• Assignment:
Report back every line from the entries below in which the word "yChannelSelector" occurs.

Stored data entries:
_ _ _ _ _ _ _
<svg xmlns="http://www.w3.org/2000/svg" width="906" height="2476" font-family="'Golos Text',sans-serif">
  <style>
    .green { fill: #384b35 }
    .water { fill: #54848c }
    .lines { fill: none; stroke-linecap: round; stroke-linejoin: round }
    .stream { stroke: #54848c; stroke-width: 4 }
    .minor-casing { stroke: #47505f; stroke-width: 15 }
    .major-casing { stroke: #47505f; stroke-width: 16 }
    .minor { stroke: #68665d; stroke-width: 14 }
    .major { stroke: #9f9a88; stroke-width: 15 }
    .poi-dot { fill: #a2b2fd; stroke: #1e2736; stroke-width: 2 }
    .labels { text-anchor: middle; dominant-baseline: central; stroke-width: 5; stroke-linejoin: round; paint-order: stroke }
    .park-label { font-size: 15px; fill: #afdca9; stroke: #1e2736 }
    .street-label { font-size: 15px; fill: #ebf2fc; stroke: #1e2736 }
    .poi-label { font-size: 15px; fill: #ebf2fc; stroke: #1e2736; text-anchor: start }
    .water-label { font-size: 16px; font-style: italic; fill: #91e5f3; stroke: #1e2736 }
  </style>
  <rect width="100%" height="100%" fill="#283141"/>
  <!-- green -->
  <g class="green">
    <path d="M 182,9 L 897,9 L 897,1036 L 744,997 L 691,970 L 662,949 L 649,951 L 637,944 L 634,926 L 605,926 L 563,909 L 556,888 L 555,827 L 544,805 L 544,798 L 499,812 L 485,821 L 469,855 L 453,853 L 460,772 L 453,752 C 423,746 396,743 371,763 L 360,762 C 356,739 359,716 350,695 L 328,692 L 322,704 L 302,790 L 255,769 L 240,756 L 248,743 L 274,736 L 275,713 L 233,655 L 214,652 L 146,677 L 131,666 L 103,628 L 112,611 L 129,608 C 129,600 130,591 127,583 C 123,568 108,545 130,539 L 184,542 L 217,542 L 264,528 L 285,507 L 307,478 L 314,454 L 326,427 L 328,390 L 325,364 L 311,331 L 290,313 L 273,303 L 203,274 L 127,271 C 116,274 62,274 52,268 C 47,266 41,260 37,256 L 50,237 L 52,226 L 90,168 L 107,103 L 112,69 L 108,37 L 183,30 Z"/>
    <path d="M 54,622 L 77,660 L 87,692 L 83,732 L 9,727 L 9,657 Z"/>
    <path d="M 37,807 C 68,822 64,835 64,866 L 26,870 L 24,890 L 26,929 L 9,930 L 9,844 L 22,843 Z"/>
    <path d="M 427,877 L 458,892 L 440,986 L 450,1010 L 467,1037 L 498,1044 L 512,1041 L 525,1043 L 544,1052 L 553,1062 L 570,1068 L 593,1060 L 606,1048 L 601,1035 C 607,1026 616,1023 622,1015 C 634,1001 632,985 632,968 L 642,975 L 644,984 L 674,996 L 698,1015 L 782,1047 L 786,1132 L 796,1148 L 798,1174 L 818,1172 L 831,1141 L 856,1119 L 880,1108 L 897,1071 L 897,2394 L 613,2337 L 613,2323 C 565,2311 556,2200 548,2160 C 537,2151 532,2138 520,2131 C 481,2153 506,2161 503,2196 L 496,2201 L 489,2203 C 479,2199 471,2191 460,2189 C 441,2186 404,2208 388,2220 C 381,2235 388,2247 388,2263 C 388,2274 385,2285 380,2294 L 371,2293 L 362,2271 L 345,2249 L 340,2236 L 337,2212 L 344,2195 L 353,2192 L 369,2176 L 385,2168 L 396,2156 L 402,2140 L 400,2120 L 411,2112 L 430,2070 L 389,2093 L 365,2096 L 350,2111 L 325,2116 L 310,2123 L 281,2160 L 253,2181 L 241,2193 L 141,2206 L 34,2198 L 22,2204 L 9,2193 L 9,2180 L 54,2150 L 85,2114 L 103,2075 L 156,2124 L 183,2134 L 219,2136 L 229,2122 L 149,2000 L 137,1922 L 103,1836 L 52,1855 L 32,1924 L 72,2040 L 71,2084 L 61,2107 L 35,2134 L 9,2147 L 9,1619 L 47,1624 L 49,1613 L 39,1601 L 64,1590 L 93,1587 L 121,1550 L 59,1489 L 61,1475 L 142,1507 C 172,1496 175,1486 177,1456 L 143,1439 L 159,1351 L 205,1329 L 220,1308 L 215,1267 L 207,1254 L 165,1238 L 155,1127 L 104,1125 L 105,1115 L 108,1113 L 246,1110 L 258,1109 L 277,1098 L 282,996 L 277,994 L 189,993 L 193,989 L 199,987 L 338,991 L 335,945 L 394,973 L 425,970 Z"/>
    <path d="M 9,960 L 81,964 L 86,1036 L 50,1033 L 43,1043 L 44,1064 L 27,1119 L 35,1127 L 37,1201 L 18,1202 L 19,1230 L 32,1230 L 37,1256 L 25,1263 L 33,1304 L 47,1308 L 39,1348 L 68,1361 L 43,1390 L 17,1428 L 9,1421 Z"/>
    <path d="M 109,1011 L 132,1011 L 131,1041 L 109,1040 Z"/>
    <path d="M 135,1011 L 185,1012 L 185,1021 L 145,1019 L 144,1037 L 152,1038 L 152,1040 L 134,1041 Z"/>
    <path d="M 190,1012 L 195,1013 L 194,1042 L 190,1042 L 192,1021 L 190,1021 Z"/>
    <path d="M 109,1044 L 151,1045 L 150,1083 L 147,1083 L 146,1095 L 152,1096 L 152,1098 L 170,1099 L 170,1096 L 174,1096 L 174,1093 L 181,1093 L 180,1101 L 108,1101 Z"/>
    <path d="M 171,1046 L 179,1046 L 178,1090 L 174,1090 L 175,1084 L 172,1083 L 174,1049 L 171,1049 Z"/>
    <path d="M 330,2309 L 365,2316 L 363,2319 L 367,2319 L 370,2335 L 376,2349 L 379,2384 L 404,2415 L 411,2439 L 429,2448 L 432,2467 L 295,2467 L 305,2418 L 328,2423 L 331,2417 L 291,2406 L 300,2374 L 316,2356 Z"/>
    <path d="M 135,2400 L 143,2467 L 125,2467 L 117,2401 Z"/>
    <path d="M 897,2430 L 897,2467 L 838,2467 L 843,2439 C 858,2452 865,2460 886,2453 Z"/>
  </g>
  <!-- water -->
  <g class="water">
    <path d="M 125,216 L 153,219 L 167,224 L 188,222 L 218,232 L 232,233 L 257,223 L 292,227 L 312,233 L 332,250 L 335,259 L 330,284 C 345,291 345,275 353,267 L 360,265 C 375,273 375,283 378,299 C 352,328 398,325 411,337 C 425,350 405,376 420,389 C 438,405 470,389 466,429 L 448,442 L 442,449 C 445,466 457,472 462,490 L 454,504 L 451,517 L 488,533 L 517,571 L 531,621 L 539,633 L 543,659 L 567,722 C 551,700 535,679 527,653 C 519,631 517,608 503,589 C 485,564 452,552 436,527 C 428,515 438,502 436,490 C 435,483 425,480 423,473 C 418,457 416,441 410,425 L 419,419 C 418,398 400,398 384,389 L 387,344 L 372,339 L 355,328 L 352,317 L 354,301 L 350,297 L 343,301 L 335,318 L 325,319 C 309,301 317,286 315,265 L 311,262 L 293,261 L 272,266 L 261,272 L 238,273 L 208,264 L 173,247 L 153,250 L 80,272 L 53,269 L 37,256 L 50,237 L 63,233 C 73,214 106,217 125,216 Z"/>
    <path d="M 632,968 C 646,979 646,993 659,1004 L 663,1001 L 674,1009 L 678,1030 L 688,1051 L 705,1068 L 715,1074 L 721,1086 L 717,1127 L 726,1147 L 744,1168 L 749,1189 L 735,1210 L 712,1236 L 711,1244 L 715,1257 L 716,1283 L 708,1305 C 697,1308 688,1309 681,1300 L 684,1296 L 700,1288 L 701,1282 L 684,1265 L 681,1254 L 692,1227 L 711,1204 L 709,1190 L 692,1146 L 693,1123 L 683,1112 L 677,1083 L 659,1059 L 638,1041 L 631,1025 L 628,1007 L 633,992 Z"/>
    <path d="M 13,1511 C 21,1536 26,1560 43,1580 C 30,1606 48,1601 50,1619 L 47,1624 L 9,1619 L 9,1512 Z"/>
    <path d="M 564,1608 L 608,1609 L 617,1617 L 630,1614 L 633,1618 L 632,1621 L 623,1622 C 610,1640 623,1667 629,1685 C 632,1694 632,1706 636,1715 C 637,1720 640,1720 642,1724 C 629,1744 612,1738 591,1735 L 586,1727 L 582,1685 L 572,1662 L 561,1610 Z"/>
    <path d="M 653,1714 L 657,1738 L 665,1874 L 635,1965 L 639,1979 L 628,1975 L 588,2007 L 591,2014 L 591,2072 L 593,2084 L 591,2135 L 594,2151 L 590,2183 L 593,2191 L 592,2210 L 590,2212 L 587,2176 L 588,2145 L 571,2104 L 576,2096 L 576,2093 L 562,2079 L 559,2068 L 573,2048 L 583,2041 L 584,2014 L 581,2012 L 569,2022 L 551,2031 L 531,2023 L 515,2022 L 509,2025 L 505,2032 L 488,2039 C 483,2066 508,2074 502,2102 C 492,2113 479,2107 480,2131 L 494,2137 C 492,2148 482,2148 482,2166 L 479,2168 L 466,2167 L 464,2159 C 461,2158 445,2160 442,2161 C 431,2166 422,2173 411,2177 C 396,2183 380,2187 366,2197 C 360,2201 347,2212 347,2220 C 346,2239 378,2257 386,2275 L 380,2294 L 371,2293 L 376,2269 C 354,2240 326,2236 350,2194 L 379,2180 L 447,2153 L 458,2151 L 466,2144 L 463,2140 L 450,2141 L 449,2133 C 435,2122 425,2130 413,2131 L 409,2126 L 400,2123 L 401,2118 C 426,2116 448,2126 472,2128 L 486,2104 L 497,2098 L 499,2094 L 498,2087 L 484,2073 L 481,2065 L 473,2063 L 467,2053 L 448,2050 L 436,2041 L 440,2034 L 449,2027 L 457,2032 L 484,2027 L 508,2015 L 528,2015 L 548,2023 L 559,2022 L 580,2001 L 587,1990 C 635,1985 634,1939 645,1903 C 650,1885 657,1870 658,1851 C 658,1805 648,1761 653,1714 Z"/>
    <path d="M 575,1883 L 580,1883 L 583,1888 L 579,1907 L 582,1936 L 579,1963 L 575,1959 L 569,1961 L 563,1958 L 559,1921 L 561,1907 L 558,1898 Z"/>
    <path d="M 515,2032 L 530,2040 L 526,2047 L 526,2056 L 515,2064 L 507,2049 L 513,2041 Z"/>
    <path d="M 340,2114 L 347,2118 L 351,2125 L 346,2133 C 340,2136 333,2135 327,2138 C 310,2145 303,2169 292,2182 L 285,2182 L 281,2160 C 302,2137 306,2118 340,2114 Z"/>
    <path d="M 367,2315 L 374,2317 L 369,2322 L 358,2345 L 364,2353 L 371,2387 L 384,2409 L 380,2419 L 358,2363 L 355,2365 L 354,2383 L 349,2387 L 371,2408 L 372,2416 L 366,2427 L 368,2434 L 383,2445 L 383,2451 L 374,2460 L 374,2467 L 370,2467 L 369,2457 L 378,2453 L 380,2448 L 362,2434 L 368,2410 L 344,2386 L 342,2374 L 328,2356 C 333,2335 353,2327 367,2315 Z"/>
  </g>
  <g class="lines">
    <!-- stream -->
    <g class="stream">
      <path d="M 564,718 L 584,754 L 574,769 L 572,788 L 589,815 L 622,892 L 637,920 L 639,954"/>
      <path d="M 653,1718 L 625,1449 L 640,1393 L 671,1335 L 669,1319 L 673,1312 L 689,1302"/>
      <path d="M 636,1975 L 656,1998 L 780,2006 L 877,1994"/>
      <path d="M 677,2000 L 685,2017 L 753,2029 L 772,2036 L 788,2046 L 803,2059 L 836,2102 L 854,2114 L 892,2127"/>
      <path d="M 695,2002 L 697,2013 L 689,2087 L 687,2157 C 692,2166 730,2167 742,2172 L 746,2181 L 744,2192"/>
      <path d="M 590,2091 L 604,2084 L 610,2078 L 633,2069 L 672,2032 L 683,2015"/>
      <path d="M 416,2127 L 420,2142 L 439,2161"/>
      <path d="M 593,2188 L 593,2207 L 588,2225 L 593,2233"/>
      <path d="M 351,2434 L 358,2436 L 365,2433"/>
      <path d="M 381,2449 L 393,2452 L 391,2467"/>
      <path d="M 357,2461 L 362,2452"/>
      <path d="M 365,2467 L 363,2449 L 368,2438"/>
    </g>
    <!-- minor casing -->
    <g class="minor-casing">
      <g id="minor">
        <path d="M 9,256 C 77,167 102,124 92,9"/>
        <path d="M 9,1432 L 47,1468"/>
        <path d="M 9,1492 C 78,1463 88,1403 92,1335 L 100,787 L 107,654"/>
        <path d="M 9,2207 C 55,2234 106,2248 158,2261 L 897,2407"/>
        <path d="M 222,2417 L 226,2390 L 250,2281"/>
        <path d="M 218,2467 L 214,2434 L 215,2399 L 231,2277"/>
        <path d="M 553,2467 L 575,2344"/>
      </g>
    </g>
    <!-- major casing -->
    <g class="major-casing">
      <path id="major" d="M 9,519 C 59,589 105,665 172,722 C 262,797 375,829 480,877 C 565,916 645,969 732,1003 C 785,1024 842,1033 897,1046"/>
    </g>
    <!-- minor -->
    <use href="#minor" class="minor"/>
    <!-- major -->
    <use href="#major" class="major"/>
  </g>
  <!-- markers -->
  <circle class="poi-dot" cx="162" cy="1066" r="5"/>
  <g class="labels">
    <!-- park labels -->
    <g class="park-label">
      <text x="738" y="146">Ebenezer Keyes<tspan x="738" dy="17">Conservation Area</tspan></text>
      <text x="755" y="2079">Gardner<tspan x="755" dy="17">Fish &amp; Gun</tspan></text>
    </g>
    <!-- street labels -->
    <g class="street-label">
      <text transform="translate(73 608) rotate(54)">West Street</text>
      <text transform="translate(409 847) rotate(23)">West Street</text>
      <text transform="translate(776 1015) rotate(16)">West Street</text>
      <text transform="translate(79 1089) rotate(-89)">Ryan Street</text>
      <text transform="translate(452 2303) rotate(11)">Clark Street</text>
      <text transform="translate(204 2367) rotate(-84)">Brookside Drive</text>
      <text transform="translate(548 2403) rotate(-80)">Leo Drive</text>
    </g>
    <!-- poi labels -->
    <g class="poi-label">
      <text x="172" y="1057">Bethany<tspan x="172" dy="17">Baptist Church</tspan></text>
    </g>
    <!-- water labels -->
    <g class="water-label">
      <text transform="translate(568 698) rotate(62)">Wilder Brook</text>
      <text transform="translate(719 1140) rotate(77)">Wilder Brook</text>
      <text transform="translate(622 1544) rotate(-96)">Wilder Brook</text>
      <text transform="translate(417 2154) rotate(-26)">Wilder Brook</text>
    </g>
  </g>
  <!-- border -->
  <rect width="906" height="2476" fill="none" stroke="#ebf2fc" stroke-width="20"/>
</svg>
_ _ _ _ _ _ _
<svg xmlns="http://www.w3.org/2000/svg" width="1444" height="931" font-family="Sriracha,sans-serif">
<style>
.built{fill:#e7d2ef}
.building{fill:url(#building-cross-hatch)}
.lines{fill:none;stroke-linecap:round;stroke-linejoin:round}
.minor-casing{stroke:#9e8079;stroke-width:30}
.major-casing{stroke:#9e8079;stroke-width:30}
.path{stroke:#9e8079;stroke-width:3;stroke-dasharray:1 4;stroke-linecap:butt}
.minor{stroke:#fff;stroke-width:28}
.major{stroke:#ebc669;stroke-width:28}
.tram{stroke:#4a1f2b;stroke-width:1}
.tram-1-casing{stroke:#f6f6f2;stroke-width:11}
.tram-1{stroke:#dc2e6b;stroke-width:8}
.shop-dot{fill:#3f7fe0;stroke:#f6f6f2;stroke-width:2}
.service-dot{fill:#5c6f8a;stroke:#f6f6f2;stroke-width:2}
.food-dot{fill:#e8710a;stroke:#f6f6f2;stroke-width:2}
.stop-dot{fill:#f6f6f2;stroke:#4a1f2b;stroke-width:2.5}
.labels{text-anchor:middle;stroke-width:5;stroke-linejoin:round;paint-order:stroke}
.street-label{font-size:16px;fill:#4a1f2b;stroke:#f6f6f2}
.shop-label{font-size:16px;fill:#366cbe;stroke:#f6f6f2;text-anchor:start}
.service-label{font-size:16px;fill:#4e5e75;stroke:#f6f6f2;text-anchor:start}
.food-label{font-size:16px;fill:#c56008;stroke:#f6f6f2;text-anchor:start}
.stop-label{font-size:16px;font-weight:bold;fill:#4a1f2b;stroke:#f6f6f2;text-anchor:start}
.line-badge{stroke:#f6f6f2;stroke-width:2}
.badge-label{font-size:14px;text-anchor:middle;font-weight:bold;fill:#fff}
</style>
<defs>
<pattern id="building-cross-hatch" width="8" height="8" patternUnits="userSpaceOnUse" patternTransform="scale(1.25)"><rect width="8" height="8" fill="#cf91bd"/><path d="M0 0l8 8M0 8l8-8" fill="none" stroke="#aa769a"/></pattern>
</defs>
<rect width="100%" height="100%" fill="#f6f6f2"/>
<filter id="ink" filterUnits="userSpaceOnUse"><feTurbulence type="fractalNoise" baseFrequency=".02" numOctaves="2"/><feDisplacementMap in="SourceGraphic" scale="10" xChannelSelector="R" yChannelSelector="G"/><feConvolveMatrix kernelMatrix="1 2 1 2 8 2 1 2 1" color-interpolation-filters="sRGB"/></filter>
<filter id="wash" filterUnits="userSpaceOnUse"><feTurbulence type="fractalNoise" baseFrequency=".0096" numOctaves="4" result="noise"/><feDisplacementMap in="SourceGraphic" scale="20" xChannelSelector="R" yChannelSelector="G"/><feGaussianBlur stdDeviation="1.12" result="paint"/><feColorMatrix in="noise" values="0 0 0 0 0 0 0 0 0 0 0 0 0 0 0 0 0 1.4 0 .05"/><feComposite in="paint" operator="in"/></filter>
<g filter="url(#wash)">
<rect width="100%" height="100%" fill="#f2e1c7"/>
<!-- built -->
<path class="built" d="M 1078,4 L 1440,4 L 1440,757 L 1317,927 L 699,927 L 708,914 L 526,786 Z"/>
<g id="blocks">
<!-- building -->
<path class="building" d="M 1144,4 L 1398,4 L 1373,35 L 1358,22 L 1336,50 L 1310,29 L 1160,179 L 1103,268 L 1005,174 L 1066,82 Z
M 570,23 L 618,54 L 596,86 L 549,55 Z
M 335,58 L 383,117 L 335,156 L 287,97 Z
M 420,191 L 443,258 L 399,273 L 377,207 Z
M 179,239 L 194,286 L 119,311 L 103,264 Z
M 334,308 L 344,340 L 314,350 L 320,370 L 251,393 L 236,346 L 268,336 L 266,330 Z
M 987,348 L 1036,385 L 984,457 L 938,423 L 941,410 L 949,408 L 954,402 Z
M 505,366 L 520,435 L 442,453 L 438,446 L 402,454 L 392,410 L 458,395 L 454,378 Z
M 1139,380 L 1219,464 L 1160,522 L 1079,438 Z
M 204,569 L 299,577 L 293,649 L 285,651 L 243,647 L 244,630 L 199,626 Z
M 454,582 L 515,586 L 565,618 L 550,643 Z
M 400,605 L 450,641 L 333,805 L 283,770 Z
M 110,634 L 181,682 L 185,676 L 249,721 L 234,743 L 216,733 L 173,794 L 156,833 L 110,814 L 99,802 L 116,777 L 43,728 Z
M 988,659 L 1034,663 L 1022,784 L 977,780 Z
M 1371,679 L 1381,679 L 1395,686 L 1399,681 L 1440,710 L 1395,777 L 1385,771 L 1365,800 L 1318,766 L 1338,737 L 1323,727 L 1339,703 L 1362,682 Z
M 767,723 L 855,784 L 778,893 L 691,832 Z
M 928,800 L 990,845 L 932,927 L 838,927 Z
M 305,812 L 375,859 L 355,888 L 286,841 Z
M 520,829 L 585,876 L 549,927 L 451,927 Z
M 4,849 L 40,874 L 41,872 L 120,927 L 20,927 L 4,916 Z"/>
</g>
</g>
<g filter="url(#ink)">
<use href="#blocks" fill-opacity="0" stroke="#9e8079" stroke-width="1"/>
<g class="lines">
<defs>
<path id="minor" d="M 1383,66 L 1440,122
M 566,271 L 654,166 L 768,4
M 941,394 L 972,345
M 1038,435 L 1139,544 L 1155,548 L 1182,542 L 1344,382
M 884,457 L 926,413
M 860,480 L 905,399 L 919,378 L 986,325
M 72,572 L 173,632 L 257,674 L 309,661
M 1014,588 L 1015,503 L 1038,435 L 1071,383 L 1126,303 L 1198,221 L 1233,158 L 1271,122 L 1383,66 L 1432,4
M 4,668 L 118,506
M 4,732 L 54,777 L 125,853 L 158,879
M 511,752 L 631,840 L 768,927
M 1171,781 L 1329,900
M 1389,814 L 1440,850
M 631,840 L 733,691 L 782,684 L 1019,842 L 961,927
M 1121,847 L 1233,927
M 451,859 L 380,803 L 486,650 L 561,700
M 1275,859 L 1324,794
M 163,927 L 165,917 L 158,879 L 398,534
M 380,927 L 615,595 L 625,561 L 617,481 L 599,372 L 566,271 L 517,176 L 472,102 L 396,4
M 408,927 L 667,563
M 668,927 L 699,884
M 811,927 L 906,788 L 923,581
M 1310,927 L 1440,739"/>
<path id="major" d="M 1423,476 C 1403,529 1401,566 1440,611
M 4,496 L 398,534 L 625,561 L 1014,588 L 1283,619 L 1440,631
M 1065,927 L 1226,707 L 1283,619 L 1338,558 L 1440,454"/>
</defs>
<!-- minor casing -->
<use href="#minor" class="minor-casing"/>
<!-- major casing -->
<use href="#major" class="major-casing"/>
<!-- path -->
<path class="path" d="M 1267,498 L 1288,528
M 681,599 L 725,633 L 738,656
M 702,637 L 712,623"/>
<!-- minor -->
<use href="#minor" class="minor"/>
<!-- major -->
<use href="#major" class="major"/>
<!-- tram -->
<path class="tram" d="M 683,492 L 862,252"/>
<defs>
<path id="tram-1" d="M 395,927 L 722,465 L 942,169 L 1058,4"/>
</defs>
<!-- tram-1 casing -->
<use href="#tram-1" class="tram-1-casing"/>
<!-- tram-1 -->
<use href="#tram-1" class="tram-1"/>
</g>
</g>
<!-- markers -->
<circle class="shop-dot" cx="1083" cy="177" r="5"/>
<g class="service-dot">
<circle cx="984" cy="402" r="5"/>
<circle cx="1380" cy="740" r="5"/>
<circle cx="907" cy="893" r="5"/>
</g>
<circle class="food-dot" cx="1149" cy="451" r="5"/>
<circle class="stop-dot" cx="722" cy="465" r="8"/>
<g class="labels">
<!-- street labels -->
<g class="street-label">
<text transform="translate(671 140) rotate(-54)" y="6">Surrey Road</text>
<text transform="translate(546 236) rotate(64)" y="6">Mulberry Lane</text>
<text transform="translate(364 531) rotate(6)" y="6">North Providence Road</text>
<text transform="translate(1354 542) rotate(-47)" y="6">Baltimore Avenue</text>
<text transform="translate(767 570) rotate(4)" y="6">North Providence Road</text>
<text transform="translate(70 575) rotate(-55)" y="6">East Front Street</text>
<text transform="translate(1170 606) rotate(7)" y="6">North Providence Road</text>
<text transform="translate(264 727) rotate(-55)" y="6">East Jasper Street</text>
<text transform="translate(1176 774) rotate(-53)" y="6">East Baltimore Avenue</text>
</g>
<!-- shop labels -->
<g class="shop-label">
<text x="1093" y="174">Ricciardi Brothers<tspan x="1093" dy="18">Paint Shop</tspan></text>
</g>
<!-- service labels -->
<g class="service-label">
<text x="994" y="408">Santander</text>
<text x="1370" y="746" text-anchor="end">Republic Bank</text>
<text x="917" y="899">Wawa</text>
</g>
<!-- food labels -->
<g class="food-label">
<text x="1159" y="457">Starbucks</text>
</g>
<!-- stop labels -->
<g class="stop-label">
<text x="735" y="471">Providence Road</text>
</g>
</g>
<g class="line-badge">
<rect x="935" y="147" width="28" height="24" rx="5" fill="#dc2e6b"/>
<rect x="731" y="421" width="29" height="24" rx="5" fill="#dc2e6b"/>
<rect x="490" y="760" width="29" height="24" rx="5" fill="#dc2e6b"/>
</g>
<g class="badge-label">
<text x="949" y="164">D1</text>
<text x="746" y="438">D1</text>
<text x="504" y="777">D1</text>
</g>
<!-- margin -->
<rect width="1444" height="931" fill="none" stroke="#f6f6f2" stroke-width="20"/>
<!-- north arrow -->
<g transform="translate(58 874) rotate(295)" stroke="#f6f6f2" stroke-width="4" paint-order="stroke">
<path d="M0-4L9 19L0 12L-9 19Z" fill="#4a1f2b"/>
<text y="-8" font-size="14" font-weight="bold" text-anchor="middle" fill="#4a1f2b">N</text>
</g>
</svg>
_ _ _ _ _ _ _
• Exercise solution:
<filter id="ink" filterUnits="userSpaceOnUse"><feTurbulence type="fractalNoise" baseFrequency=".02" numOctaves="2"/><feDisplacementMap in="SourceGraphic" scale="10" xChannelSelector="R" yChannelSelector="G"/><feConvolveMatrix kernelMatrix="1 2 1 2 8 2 1 2 1" color-interpolation-filters="sRGB"/></filter>
<filter id="wash" filterUnits="userSpaceOnUse"><feTurbulence type="fractalNoise" baseFrequency=".0096" numOctaves="4" result="noise"/><feDisplacementMap in="SourceGraphic" scale="20" xChannelSelector="R" yChannelSelector="G"/><feGaussianBlur stdDeviation="1.12" result="paint"/><feColorMatrix in="noise" values="0 0 0 0 0 0 0 0 0 0 0 0 0 0 0 0 0 1.4 0 .05"/><feComposite in="paint" operator="in"/></filter>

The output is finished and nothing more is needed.